Canadian publisher Thomson won conditional approval from the European Union (EU) on Tuesday to buy its British rival Reuters, a deal that could create the world's biggest financial information provider.
The European Commission, the EU's antitrust watchdog, said in a statement that it cleared the proposed transaction after the two companies agreed to sell off some of their overlapping businesses in order to remove competition concerns.
"The merging parties have offered a remedies package that provides strong safeguards that users of financial data will not be harmed by this major consolidation," EU Competition Commissioner Neelie Kroes said.
Thomson and London-based Reuters are two major providers of financial data to banks, investment funds and other financial services firms. Thomson is active in legal, fiscal, accounting and scientific research markets, while Reuters is best known as one of the largest international news agencies.
The commission opened an in-depth investigation into the takeover early October, which showed that the merger, as originally notified, would have raised competition concerns in the markets for the distribution of aftermarket broker research reports, of earning estimates, of fundamental financial data of enterprises and of time series of economic data.

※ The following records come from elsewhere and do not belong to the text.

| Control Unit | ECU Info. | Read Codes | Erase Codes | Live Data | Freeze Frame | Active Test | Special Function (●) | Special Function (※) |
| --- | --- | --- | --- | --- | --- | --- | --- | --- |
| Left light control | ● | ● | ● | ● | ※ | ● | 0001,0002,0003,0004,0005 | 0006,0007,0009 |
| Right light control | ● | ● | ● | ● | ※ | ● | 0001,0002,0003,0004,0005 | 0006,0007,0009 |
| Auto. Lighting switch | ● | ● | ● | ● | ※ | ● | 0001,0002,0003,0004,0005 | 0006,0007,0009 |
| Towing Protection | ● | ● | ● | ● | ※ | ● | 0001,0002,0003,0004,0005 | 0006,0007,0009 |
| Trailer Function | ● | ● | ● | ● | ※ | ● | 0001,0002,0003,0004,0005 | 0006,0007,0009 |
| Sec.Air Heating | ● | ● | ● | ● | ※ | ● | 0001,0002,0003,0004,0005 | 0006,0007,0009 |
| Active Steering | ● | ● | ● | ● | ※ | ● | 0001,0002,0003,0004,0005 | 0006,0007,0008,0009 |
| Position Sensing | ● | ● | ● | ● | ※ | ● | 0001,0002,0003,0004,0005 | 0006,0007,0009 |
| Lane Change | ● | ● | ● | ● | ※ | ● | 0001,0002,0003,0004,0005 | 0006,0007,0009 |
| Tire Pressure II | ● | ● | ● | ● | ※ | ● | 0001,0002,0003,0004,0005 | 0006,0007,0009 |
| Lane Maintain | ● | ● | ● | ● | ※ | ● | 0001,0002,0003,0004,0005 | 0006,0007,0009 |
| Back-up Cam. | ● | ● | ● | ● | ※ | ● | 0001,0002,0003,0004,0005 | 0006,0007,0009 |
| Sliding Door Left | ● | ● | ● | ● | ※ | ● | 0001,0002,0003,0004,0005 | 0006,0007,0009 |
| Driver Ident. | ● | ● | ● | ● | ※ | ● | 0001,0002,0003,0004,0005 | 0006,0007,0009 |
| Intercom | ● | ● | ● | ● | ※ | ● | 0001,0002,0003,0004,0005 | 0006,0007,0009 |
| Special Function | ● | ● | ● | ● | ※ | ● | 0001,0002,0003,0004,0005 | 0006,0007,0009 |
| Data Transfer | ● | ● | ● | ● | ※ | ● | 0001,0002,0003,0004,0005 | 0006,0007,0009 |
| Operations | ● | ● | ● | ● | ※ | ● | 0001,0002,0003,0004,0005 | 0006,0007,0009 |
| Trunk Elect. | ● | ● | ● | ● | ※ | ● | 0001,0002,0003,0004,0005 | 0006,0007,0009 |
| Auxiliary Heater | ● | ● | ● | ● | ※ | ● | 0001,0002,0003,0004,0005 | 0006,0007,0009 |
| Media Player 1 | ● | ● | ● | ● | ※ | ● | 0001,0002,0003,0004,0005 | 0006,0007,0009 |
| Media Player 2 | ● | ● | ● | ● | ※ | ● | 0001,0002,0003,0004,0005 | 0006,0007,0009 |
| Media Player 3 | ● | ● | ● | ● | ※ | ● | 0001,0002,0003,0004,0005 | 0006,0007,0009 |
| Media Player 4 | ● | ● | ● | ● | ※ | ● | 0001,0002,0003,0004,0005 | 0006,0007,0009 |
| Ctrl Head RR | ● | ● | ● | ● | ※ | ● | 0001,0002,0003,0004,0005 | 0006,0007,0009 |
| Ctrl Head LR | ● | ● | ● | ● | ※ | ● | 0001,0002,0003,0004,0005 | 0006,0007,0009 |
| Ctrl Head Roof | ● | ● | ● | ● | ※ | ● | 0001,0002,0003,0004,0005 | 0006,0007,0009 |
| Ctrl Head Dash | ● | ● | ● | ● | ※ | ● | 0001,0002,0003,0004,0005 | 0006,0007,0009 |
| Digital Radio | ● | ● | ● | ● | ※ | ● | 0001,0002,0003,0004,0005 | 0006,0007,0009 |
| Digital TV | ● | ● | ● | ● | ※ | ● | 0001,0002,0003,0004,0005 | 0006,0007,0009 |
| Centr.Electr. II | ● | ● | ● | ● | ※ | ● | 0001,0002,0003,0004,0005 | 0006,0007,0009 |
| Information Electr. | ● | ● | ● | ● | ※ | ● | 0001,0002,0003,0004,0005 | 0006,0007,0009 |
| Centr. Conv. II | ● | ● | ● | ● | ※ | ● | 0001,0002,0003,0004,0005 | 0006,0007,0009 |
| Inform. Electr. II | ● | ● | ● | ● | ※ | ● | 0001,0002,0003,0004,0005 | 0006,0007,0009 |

Aftermarket broker research reports analyze securities, industries or markets. This market comprises the sale of the reports after an initial "embargo" period of around two weeks, prior to which they are only accessible to selected customers.
Earning estimates are predictions by analysts about future earnings of companies.
Fundamentals databases contain company-specific data, such as financial statement data, financial ratios or earnings per share data.
Time series of economic data comprise data on macroeconomic variables, such as GDP, unemployment rates, etc. collected over long periods of time to allow an analysis of trends.
The commission found the proposed transaction would have eliminated rivalry between the two main suppliers of such databases in the market, leaving financial institutions and customers of such products with a reduced choice, the likelihood of price increases and a severe risk of discontinuation of overlapping products.
To win approval, the two companies pledged to divest databases with financial information products, and the associated assets, employees and customer base in order to promote competition.
During the investigation, the European Commission had been in close cooperation with the U.S. antitrust authority. The U.S. Department of Justice said today that it would propose a settlement agreement with divestitures by the parties which are consistent with the remedies accepted by the commission.
The proposed merger, valued at about 7.9 billion pounds (15.4 billion U.S. dollars), will leave the combined entity to face sole competition from Bloomberg, but it still need approval from shareholders and court, which could take several weeks.